---------- Source document

OpenTelemetry Configuration

1. Overview

EMS services emit traces, metrics, and (via Logback appender) correlated logs to a central OpenTelemetry Collector running in the cluster’s observability namespace. The collector forwards to the observability backend (currently an in-house stack; future: Tempo/Loki/Prometheus or a vendor SaaS).

Two instrumentation paths:

  1. Java agent (opentelemetry-javaagent) — auto-instruments HTTP servers, JDBC, Hazelcast, Kafka, etc. at bytecode level. Baked into the service’s Docker image via Jib’s extraDirectories.

  2. SDK / starter (opentelemetry-spring-boot-starter) — enables manual @WithSpan annotations, @Counted, @Timed method-level instrumentation, and custom span creation via Tracer.

Both are active simultaneously in admin-service. Spring Web auto-instrumentation is disabled in admin-service’s application-otlp.yml — the agent would double-count if Spring Web also reported. Manual spans and JDBC spans cover the rest.

2. Topology

otel-topology

Collector endpoint in-cluster: http://opentelemetry-collector.observability.svc.cluster.local:4317 (gRPC) or :4318 (HTTP). Deployed via ~/dev/idl-xnl-jhb-rc01/argocd/opentelemetry-collector.yml.

3. Admin-Service Configuration

Full detail — this is the reference implementation.

--------------------
---------- Source information

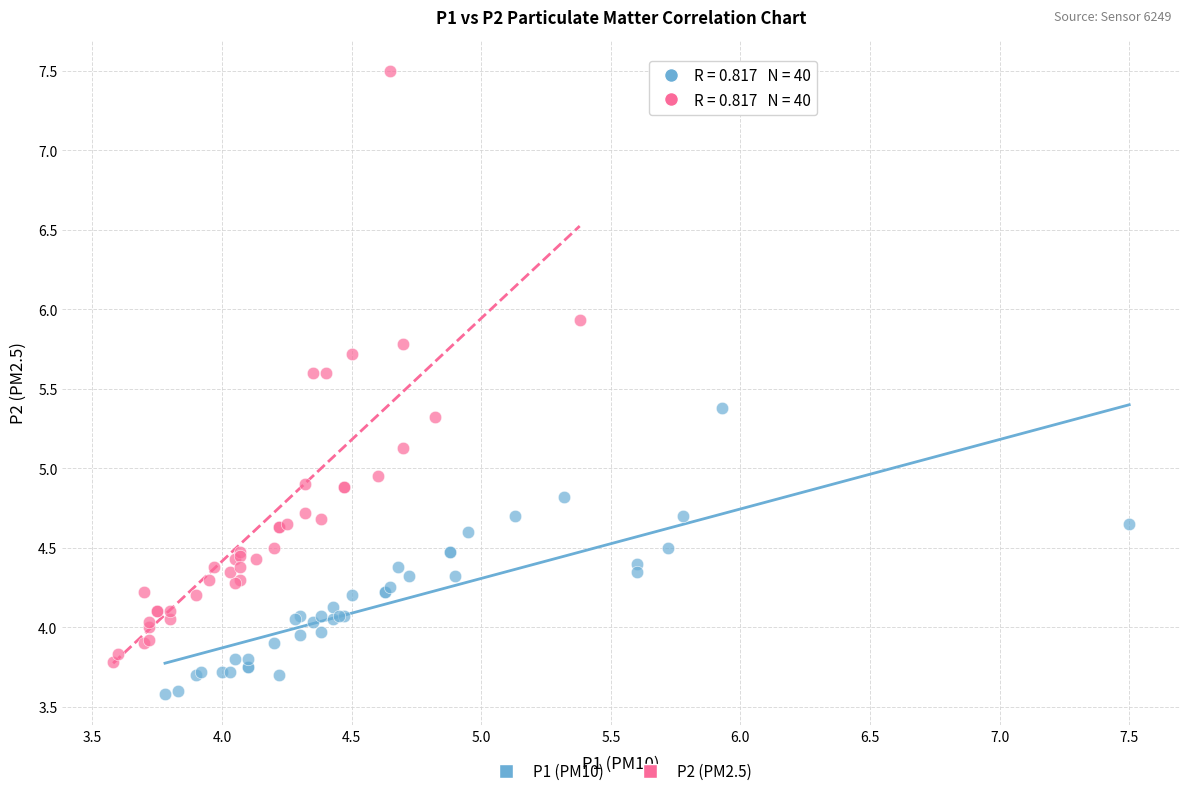

Which series reaches the minimum Y coordinate?

P1 (PM10)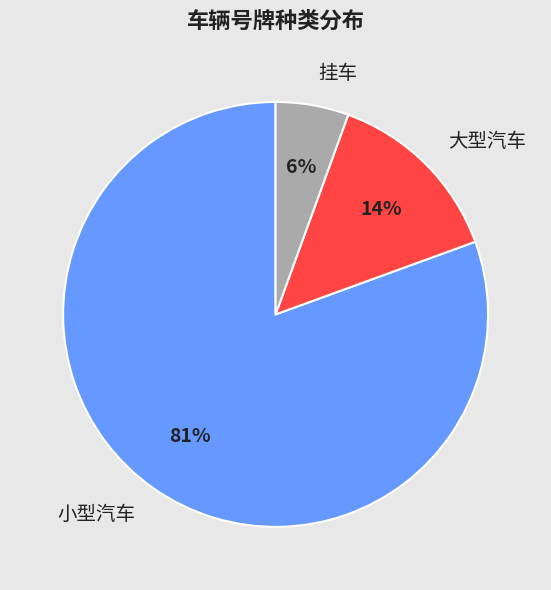

Which category accounts for the majority?

小型汽车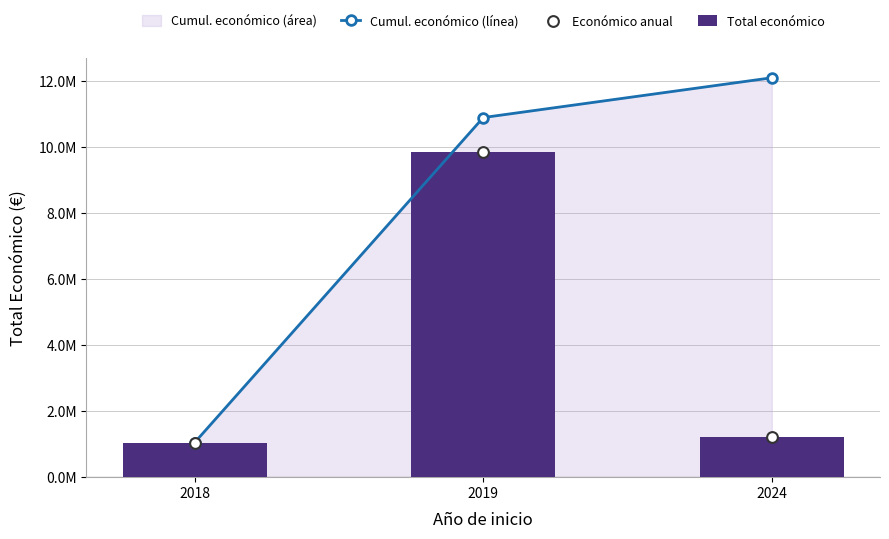

Which series contains the lowest Y value?

Cumul. económico (línea)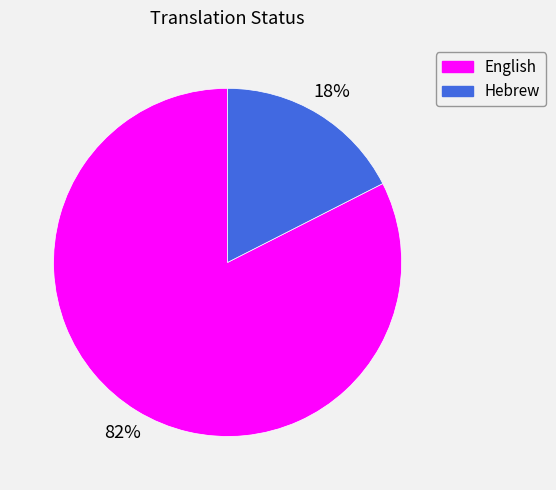

Which category has the biggest portion of the pie?

English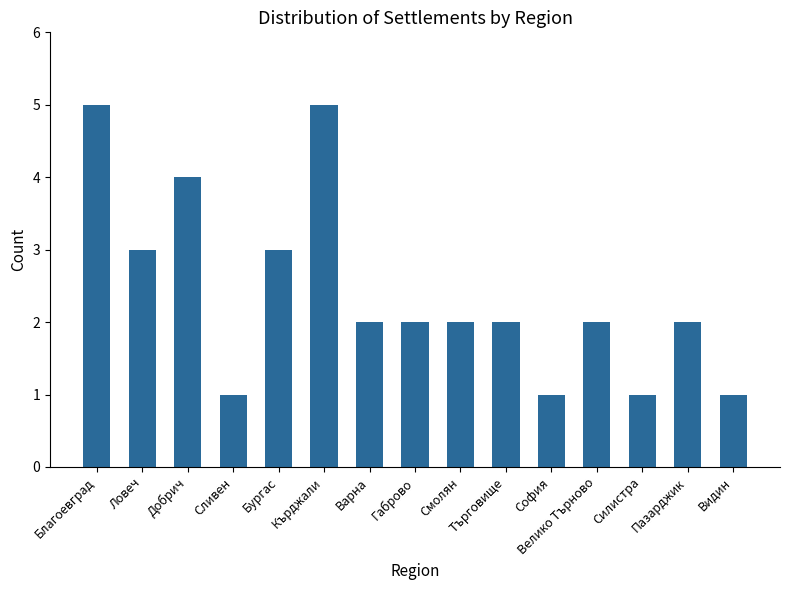

The chart shows a value of 2 at Благоевград. True or false?

False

--------------------

◆ Exercise 1:
In the OpenTelemetry configuration text, list every annotation written with an @ sign.
◆ Exercise 2:
Write the next part of the OpenTelemetry configuration text, picking up after its last sentence.
The items are separate from the OpenTelemetry configuration text.

◆ Written answer 1:
@WithSpan, @Counted, @Timed

◆ Written answer 2:
3.1. Profile-gated

Active only when otlp profile is enabled. ArgoCD prod manifest sets config.profiles: "prod,kubernetes,otlp" (or similar — see ArgoCD Deployment Patterns).

3.2. POM configuration

The agent is always baked into the image (regardless of which Spring profile is active); the otlp profile only adds the Spring-side dependencies that activate application-otlp.yml.

In the main <build> section (always runs):

  • Maven plugin: maven-dependency-plugin copy execution, bound to the package phase. Downloads io.opentelemetry.javaagent:opentelemetry-javaagent:<version> into ${agent-extraction-root} (= ${project.build.directory}/jib-agents) as ${opentelemetry-javaagent-filename} (= opentelemetry-javaagent.jar).

  • Jib <extraDirectories> then copies that directory into the image at ${agent-install-location} (= /javaagent). The image always has /javaagent/opentelemetry-javaagent.jar regardless of profile.

  • Jib <jvmFlags> always include -javaagent:/javaagent/opentelemetry-javaagent.jar plus -Dotel.{logs,traces,metrics}.exporter=otlp.

  • Jib <environment> sets OTEL_SERVICE_NAME=${project.artifactId} so traces are tagged with the service name.

Under the otlp profile (Spring-side only):

  • BOM: io.opentelemetry.instrumentation:opentelemetry-instrumentation-bom:<version>

  • Dependency: io.opentelemetry.instrumentation:opentelemetry-spring-boot-starter

  • Dependency: io.opentelemetry.instrumentation:opentelemetry-instrumentation-annotations

  • Dependency: io.opentelemetry.instrumentation:opentelemetry-logback-appender-1.0:<version>-alpha

The agent operates at bytecode level and works without any Spring-side dependency. The Spring starter adds @WithSpan annotation support, the logback appender for trace correlation, and SDK-level autoconfiguration. With the otlp profile inactive, the agent is still loaded but it falls back to its own auto-instrumentation only — no Spring @WithSpan, no logback trace correlation.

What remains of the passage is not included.